There is kind of a crease in the day in Paris. Things stop, or at least slow down. As though the city is taking a break before it all starts again. Everyone is shedding the day and getting ready for evening, except of course for those who will be bringing us our evening. The hour is between 6 and 7. It is already getting dark and the streets are oddly deserted. There are three, no maybe four kinds of people about if you count me with my camera watching the other three. There are the last minute customers in beauty parlors and nail painting shops and of course the people who work in those shops. The third kind you see here. The people who will be making it possible for us to eat those wonderful meals. I never thought much about them until I read George Orwell's “Down and Out in Paris and London.” His descriptions of the inner workings of a restaurant, describing the amount of work and pressure these two people taking a last smoke break will experience over the the next 5 to 7 hours gave me a new outlook and a new respect for them. They are going to have to work as a team, each pulling his weight to get through the evening. The kitchen is small, the tables close together, many of the customers can't read French or English and it is their job to provide not just a good meal but a good experience as well. Because I eat dinner early I see them often, sitting together at a table grabbing a quick meal before the doors open, or, as these two, just relaxing for a minute with a cigarette and a little banter. Their Paris is probably vastly different than mine.

Sunday, February 12, 2012

Quiet Fog



Paris is a great distorter of time. On a sunny day she is definitely 21st century with traffic and commerce, tourists, modern buildings, and chrome cafés. But in the quiet fog of an early gray morning she loses any definite sense of place in the river of time. Something in this constantly changing sense of exactly when you are here in Paris is a great part of her charm. If you let it, it can help you escape from who you are and open the possibility to be, for a moment anyway, a new person, a possible person, unfettered by the conventions that have so far defined you. It's time to dream and you are in the right place for it here in Paris at Place de la Sorbonne. Normally there are several cafés sprawled out on the sidewalk yet today there is just the one, generously giving its contrast to the fog softened Sorbonne dome. Each of you would have, could have a different dream to dream here and I'll tell you mine. It is not now (2011) in my dream. It is in some not too distant past when photography existed but cell phones didn't. I spent last evening trying to capture the night time aura along the Quays and ended up at La Palette with my friends. We drank and talked until the early hours. As the new light began to press against the fog I walked along boulevard St Germain and up boulevard St Michel looking for a quiet place to sit alone for a minute with coffee and a croissant. It is Sunday morning and I am not finding an open café. Then I see this inviting tent and head towards it. It is only the car parked there that pulls me back to today.

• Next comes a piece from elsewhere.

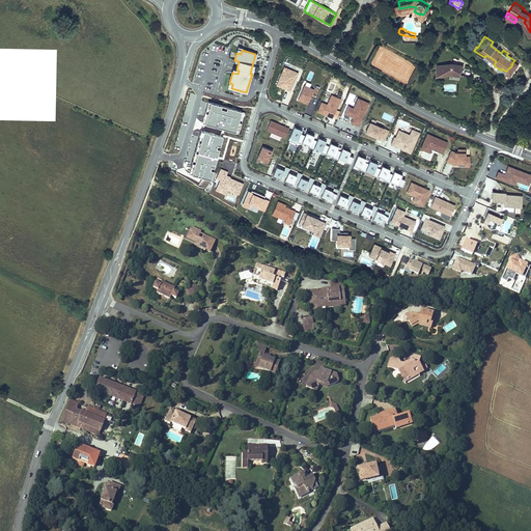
[(457,63),(448,63),(432,66),(435,77),(445,75),(456,75),(457,63)]
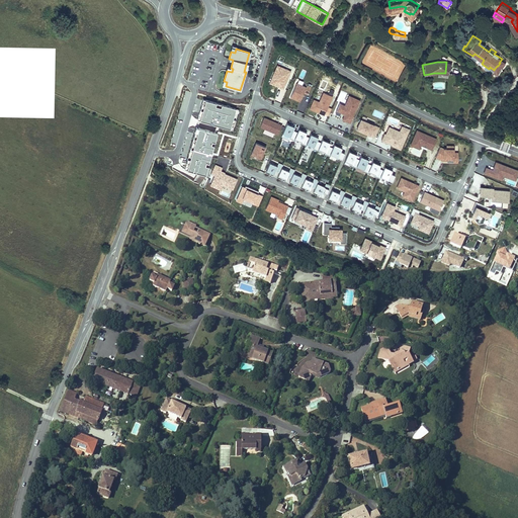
[(283,90),(290,71),(276,65),(268,84),(283,90)]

Wednesday, February 1, 2012

Innocent Eye



There is no such thing as an innocent eye. What we see depends on who we are, what we have experienced, the system of symbols we use to navigate through our world, which is different from the other worlds of other people. What you see, and more importantly what you feel as you look at this image is unique to you, it will vary depending on your interests and habits. If you know Rodin you will see something familiar in this image, if not, you will probably be a little disoriented at first. What you see will be more abstract, maybe not even human. If you have spent time in Paris you may have walked past this sculpture, you may have noticed it or not. You may have been on a mission and walked past it unseeingly, or, you may have been looking for it as I do, as a touch point, taking comfort from the fact that it is always here, staring out into the world, belligerent, striding, overseeing its domain. Yet, what you are actually looking at is a flat area on your computer screen that is filled in with various tones of gray. What it becomes depends on who you are, on the symbols that you use to create your world. I walk in Paris with my camera through a sea of images created by my experiences and emotions and I record them to share with you, never sure exactly what it is I am sharing, what it is that you see or feel as you look at this abstract thing on your computer screen. Photography is a science and the pictures are just the experiments. If I am doing well, I am capturing the relationships among the objects that constitute my Paris and making them yours.